It has been suggested that the topology of the transition state of AcP is defined by the relative positions of just three “key” residues Y11, P54, and F94.40 We have carried out additional study using only ϕ values at these three key residues as constraints. We find that ϕ values of the other residues can be largely recovered from conformations generated using constraints at the three key residues alone [Fig. 6a]. The correlation coefficients between the calculated ϕ values of all residues recovered using constraints at the three residue and at 24 residues is 0.79. However, the ensemble of conformations generated have overall much larger cRMSD to the native conformations when only three constraints are used [Fig. 6b].
Figure 6.
The recovery of overall ϕ-values and resulting larger cRMSD values of conformations generated with ϕ-values constrained only at three key residues of Y11, P54, and F94. (a) Experimentally measured ϕ-values and calculated ϕ-values obtained from conformation samples satisfying the ϕ-value constraints of three key residues only. (b) The distributions of cRMSD values of conformations satisfying the ϕ-value constraints of three key residues (white bar) and 24 residues (black bar).
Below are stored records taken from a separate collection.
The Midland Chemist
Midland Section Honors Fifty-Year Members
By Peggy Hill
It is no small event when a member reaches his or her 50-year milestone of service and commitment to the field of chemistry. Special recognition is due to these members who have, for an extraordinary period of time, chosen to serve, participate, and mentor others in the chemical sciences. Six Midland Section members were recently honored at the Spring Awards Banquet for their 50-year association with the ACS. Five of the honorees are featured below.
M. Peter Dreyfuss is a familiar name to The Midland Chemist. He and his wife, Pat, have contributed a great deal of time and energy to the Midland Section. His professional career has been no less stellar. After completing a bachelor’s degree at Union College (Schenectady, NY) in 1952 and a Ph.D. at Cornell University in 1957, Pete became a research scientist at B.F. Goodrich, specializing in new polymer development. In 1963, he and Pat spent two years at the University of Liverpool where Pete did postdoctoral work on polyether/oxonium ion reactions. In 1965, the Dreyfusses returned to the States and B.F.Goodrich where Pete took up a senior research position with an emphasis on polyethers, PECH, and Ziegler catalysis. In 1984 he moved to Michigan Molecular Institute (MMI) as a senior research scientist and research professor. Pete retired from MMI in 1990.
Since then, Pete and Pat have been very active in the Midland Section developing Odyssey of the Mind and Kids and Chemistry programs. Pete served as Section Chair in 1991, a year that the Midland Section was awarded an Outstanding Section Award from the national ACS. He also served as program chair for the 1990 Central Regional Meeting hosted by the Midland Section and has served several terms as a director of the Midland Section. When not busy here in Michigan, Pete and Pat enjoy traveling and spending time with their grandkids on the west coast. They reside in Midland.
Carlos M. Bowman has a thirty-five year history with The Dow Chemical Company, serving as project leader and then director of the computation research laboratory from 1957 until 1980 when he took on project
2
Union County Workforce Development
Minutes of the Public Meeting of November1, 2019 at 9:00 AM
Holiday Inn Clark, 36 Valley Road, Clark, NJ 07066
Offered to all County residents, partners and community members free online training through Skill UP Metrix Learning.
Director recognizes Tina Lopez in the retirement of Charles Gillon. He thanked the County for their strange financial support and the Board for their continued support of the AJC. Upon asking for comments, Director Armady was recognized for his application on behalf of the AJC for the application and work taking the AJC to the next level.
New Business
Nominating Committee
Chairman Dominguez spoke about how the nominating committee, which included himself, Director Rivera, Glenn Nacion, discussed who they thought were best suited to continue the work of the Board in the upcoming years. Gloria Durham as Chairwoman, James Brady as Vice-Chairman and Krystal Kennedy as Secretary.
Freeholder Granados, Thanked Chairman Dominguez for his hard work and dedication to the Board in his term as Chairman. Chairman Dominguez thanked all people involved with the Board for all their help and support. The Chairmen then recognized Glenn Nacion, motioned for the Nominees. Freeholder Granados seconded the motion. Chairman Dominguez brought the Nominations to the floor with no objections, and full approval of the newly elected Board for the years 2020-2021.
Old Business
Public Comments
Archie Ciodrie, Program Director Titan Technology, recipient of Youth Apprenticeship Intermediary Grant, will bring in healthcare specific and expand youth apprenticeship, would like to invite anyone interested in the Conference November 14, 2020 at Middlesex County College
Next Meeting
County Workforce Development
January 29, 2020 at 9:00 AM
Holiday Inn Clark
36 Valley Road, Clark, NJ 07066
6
Correlation between point-wise distances and ϕ values
We define the point-wise distance of residue i between a conformation and the native conformation as the Euclidean distance between the locations of residue i after optimal rigid superposition of these two conformations. The average point-wise distance of each residue between the weighted TSE and the native state conformations is shown in Fig. 7.
Figure 7.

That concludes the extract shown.